One day, I had asked Mrs. King why she didn’t move closer to the French Quarter, and she had looked at me with a smirk in her eyes and said, “Because, darling Meg, I love my diamonds.” She looked down at her wrist, and it sparkled under the lights in her bathroom. I nodded and swept blush over her dark cheeks.
I tugged Jo by the arm of her denim jacket and we pushed through the crowd of people waiting to get inside. I didn’t recognize a single face in the sea of them.
Mr. Blackly told me to have fun and drink some champagne for him. I was even more surprised when we got into the living room. All of the furniture was placed the same as always, but there were little tables full of appetizers, and tucked in the corner was a full bar. The man behind it was shaking a metal cup in one hand and pouring liquor into a glass with his other, and I felt like I was at a Gatsby party.
“This is freaking insane,” Jo said into my ear.
I agreed with her as we made our way into the parlor to look for someone I knew, anyone but Shia.

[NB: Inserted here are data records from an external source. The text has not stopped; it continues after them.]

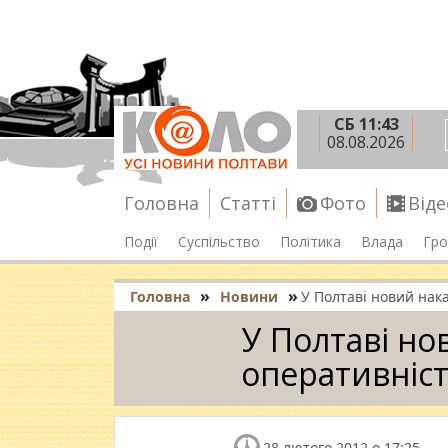
СБ 11:43
08.08.2026
Головна
Статті
Фото
Віде
Події
Суспільство
Політика
Влада
Гро
»
»
Головна
Новини
У Полтаві новий нак
У Полтаві но
оперативніст
28 лютого 2012 о 17:25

The first person I spotted was Bell Gardiner, standing over by the piano. She was wearing a long emerald-green dress, and I couldn’t help but look down at her left hand. Her ring sparkled from t
en feet away, and I could see that the color matched her dress. It was beautiful. My petty dislike for her grew instantly. She smiled at the man in front of her, and I wondered if he was her fiancé. Since he had a fairly large bald spot on the back of his head, I hoped he was. I was petty, but at least I could admit it.
“Has it been an hour yet?” Jo pulled her cell phone out of the back pocket of her jeans and checked the screen. “How has it only been five minutes?” she asked, and shoved the phone back into her jeans.
Jo grabbed a little cucumber sandwich, and we continued to explore. A few minutes later, I saw Reeder and the Laurie boy standing by the bar. When I told Jo I wanted to talk to them, she shook her head and told me to go for it but she was staying put.
I didn’t want to leave my younger sister alone in such a crowded place, but I was bored out of my damn mind.
“Meg.” Reeder smiled when I approached him. He wrapped his arm around me and I leaned into his expansive chest. He was monstrously big.
I had known him since I moved to Fort Cyprus. It didn’t take long for the student body to hate me and he was always so nice to me. He used to drive me to school on the mornings that he had patrol, and he was one of the only guys I had ever known that I felt safe around.
One sloppy night my senior year when John had broken up with me, I went to a party and drank my weight in vanilla-flavored vodka. I was a stumbling mess and Reeder showed up with his friends. It was the first time I had seen him out of his uniform, and I hung all over him like a bee to pollen, and when he drove me home and walked me to my back door, I leaned up and tried to kiss him.
I had never been turned down by a boy, or man, before that night, and I haven’t been since Reeder gently declined my advances. He said I had had too much to drink. He was right.
“There are so many people here,” I said to the two of them. I wondered how Reeder, a military police officer, had become such fast friends with the greasy, leather jacket–wearing boy from Europe. I didn’t trust a boy with hair like that.